Belangrijk is hier wel op te merken dat voor statutairen, anders dan voor contractuelen, het onderscheid wordt gemaakt tussen een afwezigheid wegens ziekte die te wijten is aan de zwangerschap of niet. 1. In het geval van een afwezigheid wegens ziekte niet te wijten aan de zwangerschap (bijv.een verstuikte enkel) gedurende de vijf weken die vallen voor de zevende dag welke de werkelijk bevallingsdatum voorafgaat, wordt deze afwezigheid wegens ziekte niet omgezet in moederschapsverlof. De vrouwelijke ambtenaar is dan in verlof of disponibiliteit wegens ziekte en niet in moederschapsverlof (KB 19.11.1998, art.26). 2. In het geval van een afwezigheid wegens ziekte te wijten aan de zwangerschap gedurende de vijf weken die vallen voor de zevende dag welke de werkelijke bevallingsdatum voorafgaat, wordt deze omgezet in moederschapsverlof (KB 19.11.1998, art.26).

Dit betekent dat enkel in het tweede geval, de situatie zich kan voordoen waarbij de vrouwelijke ambtenaar de ganse periode van 6 weken (of 8 weken in het geval van een meerlingengeboorte) voor de bevalling afwezig is wegens ziekte en zodoende enkel recht heeft op nog 9 weken verplichte postnatale rust.
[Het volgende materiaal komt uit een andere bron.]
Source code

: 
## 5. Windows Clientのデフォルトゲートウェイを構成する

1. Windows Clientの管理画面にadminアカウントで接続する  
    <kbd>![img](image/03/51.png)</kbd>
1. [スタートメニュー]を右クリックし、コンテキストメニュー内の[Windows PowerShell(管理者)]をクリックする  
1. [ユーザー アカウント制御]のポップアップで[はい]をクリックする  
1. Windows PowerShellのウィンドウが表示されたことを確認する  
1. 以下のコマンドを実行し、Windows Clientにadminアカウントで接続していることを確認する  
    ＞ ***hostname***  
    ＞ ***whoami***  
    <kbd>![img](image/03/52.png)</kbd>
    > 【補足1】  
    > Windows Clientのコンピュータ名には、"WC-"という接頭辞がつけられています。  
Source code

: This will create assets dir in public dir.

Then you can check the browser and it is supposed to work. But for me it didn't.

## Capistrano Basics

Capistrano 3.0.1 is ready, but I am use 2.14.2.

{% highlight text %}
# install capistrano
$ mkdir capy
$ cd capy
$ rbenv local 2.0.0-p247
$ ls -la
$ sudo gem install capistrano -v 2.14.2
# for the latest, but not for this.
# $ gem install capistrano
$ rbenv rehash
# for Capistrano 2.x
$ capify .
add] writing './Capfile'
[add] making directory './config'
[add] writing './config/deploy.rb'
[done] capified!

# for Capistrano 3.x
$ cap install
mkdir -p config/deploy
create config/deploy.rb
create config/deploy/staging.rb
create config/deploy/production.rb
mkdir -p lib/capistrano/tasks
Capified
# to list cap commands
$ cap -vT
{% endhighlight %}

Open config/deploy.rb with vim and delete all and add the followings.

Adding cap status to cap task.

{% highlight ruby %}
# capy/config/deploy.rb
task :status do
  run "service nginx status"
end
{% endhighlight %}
In dit geval zal de vrouwelijke ambtenaar 1 extra week postnataal verlof kunnen krijgen, indien zij daarom verzoekt. Deze week zal volledig bezoldigd worden.

Voor contractuele personeelsleden wordt er geen onderscheid gemaakt tussen een afwezigheid wegens ziekte die te wijten is aan de zwangerschap of niet. Zodoende zal een vrouwelijk contractueel personeelslid, indien zij daarom verzoekt, 1 extra week postnataal verlof kunnen krijgen wanneer zij haar volledige prenataal verlof van 6 weken (of 8 weken bij een meerlingengeboorte) uitgeput heeft om medische redenen. Voor deze bijkomende week zal de betrokkene aanspraak kunnen maken op een moederschapsuitkering betaald door het ziekenfonds.

Ik wil er wel op wijzen dat deze nieuwigheid inzake het moederschapsverlof enkel van toepassing is in zoverre dat de geboorte plaatsgevonden heeft op of na 1 september 2006.

Vooruitlopend op de publicatie van het koninklijk besluit tot wijziging van het koninklijk besluit van 19 november 1998, had ik graag deze wijziging aangekondigd en gevraagd aan de diensten om deze reeds toe te passen.